■ **DIRECTIONS**:
Copy the entire text on the PFAS testing petition below, word for word.
[Opening EXTRACTED TEXT section]
The Center for Environmental Health, Cape Fear River Watch, Clean Cape Fear, Democracy Green, the NC Black Alliance, and Toxic Free NC filed an October 30, 2020 petition with the Environmental Protection Agency (EPA) requesting testing for the toxicity and health impacts of 54 PFAS “forever chemicals” detected in the Cape Fear Watershed.
“For decades, our communities have suffered silently from PFAS contaminated water. All the while, polluting corporations have continued to profit from our pain. Our dedicated team of community groups, legal counsel, and scientists have provided EPA with the tools to clearly and swiftly act to save our people. It’s straightforward: approve our petition, clean up our communities and make the polluter pay,” said La’Meshia Whittington of the NC Black Alliance, when filing the petition.
After the Trump Administration denied the request for testing in one of its last environmental acts, the groups asked the Biden administration to reconsider. They had good reason to expect a different outcome.
[Closing EXTRACTED TEXT section]
[Opening RECORDED DATA section]
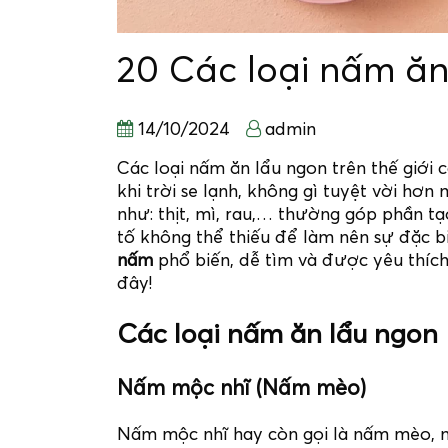
20 Các loại nấm ăn 
14/10/2024
admin
Các loại nấm ăn lẩu ngon trên thế giới
khi trời se lạnh, không gì tuyệt vời hơ
như: thịt, mì, rau,… thường góp phần t
tố không thể thiếu để làm nên sự đặc 
nấm
phổ biến, dễ tìm và được yêu thích
đây!
Các loại nấm ăn lẩu ngon
Nấm mộc nhĩ (Nấm mèo)
Nấm mộc nhĩ hay còn gọi là nấm mèo, nấ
[Closing RECORDED DATA section]
■ **COMPLETED EXERCISE**:
The Center for Environmental Health, Cape Fear River Watch, Clean Cape Fear, Democracy Green, the NC Black Alliance, and Toxic Free NC filed an October 30, 2020 petition with the Environmental Protection Agency (EPA) requesting testing for the toxicity and health impacts of 54 PFAS “forever chemicals” detected in the Cape Fear Watershed.
“For decades, our communities have suffered silently from PFAS contaminated water. All the while, polluting corporations have continued to profit from our pain. Our dedicated team of community groups, legal counsel, and scientists have provided EPA with the tools to clearly and swiftly act to save our people. It’s straightforward: approve our petition, clean up our communities and make the polluter pay,” said La’Meshia Whittington of the NC Black Alliance, when filing the petition.
After the Trump Administration denied the request for testing in one of its last environmental acts, the groups asked the Biden administration to reconsider. They had good reason to expect a different outcome.